- What is being asked:
Nothing should be left out when you copy the entries below.

- Exercise material:
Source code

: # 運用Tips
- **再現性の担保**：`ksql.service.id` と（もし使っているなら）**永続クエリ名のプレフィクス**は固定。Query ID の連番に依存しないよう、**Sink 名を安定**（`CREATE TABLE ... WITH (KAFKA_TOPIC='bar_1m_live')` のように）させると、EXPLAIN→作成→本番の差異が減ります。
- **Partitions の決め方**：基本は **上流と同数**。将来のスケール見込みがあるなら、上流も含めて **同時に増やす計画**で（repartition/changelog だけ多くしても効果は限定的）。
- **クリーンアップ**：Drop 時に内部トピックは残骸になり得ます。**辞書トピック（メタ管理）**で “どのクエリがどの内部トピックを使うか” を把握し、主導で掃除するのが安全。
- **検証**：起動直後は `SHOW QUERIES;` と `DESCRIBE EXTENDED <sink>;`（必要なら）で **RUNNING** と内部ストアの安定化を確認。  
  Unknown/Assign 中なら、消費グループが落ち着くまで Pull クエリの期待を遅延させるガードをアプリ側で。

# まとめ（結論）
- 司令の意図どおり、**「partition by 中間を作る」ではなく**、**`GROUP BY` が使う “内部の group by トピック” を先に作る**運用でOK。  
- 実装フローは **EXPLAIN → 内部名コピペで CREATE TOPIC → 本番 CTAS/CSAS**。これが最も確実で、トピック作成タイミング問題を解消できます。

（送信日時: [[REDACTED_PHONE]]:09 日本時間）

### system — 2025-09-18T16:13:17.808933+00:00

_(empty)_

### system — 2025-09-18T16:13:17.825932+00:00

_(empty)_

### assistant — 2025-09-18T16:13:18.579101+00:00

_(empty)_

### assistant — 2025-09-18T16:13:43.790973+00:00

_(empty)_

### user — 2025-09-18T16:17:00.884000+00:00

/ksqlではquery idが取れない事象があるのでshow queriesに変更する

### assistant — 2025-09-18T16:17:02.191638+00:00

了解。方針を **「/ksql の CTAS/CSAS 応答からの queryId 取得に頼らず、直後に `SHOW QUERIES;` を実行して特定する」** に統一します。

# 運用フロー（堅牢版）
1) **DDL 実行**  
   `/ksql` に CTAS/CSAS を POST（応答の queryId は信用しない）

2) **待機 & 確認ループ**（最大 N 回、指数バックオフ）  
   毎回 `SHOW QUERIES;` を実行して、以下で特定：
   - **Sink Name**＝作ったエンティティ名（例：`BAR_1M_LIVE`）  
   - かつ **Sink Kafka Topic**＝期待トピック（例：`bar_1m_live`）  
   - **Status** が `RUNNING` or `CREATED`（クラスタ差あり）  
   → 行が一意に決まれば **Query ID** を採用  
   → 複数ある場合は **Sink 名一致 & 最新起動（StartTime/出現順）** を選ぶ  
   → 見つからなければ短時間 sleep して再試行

- Expected answer:
Source code

: # 運用Tips
- **再現性の担保**：`ksql.service.id` と（もし使っているなら）**永続クエリ名のプレフィクス**は固定。Query ID の連番に依存しないよう、**Sink 名を安定**（`CREATE TABLE ... WITH (KAFKA_TOPIC='bar_1m_live')` のように）させると、EXPLAIN→作成→本番の差異が減ります。
- **Partitions の決め方**：基本は **上流と同数**。将来のスケール見込みがあるなら、上流も含めて **同時に増やす計画**で（repartition/changelog だけ多くしても効果は限定的）。
- **クリーンアップ**：Drop 時に内部トピックは残骸になり得ます。**辞書トピック（メタ管理）**で “どのクエリがどの内部トピックを使うか” を把握し、主導で掃除するのが安全。
- **検証**：起動直後は `SHOW QUERIES;` と `DESCRIBE EXTENDED <sink>;`（必要なら）で **RUNNING** と内部ストアの安定化を確認。  
  Unknown/Assign 中なら、消費グループが落ち着くまで Pull クエリの期待を遅延させるガードをアプリ側で。

# まとめ（結論）
- 司令の意図どおり、**「partition by 中間を作る」ではなく**、**`GROUP BY` が使う “内部の group by トピック” を先に作る**運用でOK。  
- 実装フローは **EXPLAIN → 内部名コピペで CREATE TOPIC → 本番 CTAS/CSAS**。これが最も確実で、トピック作成タイミング問題を解消できます。

（送信日時: [[REDACTED_PHONE]]:09 日本時間）

### system — 2025-09-18T16:13:17.808933+00:00

_(empty)_

### system — 2025-09-18T16:13:17.825932+00:00

_(empty)_

### assistant — 2025-09-18T16:13:18.579101+00:00

_(empty)_

### assistant — 2025-09-18T16:13:43.790973+00:00

_(empty)_

### user — 2025-09-18T16:17:00.884000+00:00

/ksqlではquery idが取れない事象があるのでshow queriesに変更する

### assistant — 2025-09-18T16:17:02.191638+00:00

了解。方針を **「/ksql の CTAS/CSAS 応答からの queryId 取得に頼らず、直後に `SHOW QUERIES;` を実行して特定する」** に統一します。

# 運用フロー（堅牢版）
1) **DDL 実行**  
   `/ksql` に CTAS/CSAS を POST（応答の queryId は信用しない）

2) **待機 & 確認ループ**（最大 N 回、指数バックオフ）  
   毎回 `SHOW QUERIES;` を実行して、以下で特定：
   - **Sink Name**＝作ったエンティティ名（例：`BAR_1M_LIVE`）  
   - かつ **Sink Kafka Topic**＝期待トピック（例：`bar_1m_live`）  
   - **Status** が `RUNNING` or `CREATED`（クラスタ差あり）  
   → 行が一意に決まれば **Query ID** を採用  
   → 複数ある場合は **Sink 名一致 & 最新起動（StartTime/出現順）** を選ぶ  
   → 見つからなければ短時間 sleep して再試行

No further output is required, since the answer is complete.